What to do:
Copy out the data below verbatim, line for line.

[Begin Extracted records]

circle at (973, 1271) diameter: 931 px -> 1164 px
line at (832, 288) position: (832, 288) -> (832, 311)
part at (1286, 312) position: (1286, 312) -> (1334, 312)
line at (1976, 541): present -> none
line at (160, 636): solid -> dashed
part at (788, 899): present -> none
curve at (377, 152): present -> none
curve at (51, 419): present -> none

[End Extracted records]

Answer to the exercise:
circle at (973, 1271) diameter: 931 px -> 1164 px
line at (832, 288) position: (832, 288) -> (832, 311)
part at (1286, 312) position: (1286, 312) -> (1334, 312)
line at (1976, 541): present -> none
line at (160, 636): solid -> dashed
part at (788, 899): present -> none
curve at (377, 152): present -> none
curve at (51, 419): present -> none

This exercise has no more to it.